** TRY IT **
Among the entries below, tally each line where the word "amor" appears and state only the total.

** DATA FOR REVIEW **
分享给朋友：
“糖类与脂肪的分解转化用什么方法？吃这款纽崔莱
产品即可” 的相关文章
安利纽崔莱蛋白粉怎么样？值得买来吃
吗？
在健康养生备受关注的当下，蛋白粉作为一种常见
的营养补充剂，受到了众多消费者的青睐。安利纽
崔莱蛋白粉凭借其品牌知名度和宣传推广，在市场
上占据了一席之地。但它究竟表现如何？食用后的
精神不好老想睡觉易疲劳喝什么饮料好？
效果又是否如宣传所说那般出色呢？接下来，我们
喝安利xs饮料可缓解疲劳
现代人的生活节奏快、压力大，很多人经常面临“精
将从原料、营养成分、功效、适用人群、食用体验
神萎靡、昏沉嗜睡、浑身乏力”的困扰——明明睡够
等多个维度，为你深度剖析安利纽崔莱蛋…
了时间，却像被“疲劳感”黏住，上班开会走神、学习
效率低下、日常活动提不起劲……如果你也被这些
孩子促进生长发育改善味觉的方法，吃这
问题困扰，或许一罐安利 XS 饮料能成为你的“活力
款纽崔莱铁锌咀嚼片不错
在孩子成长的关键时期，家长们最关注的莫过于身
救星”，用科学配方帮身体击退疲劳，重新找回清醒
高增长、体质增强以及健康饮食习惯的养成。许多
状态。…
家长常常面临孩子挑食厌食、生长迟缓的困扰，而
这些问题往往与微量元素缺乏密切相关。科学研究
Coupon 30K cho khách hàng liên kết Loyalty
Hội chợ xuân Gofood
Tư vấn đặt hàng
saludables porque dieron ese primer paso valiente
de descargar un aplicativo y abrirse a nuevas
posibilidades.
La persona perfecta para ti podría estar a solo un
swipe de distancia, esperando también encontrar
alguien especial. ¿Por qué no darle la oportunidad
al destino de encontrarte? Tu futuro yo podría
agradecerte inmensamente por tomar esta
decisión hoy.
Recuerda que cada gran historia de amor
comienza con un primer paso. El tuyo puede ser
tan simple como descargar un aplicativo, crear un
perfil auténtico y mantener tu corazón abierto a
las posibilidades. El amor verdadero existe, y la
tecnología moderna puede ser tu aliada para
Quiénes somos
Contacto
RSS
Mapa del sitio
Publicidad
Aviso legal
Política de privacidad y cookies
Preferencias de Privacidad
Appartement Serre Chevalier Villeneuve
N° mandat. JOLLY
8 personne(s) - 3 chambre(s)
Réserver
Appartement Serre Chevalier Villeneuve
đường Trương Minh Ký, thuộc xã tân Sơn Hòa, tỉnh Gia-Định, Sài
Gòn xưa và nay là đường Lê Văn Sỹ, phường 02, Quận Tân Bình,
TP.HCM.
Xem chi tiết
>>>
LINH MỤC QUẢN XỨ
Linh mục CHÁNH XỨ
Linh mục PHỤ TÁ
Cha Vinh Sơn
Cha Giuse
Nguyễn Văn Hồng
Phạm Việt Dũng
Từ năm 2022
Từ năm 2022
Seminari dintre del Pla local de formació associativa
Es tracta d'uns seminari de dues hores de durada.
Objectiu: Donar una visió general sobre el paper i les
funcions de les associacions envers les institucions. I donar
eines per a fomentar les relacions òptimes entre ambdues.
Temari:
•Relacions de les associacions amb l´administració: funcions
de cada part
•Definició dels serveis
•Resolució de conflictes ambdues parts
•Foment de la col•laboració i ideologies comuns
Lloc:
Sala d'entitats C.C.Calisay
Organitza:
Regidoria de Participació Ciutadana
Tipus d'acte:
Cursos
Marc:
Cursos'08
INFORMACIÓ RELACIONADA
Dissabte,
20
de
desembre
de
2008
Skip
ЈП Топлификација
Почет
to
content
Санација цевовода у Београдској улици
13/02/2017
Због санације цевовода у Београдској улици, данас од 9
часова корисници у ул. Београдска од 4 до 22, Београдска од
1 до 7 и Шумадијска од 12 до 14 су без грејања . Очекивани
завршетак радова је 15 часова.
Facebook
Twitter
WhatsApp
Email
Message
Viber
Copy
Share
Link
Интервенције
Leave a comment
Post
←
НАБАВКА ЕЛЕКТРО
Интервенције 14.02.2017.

* * *

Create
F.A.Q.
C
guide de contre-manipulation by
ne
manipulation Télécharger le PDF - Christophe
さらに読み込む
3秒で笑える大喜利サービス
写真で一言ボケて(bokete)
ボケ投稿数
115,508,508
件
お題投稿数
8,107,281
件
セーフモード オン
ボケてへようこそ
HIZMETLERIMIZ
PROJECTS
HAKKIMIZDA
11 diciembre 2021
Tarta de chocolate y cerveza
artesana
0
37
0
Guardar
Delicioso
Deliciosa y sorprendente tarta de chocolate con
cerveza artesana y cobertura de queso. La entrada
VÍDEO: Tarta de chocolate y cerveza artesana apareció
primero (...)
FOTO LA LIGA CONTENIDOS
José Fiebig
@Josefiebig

** ANSWER BELOW **
2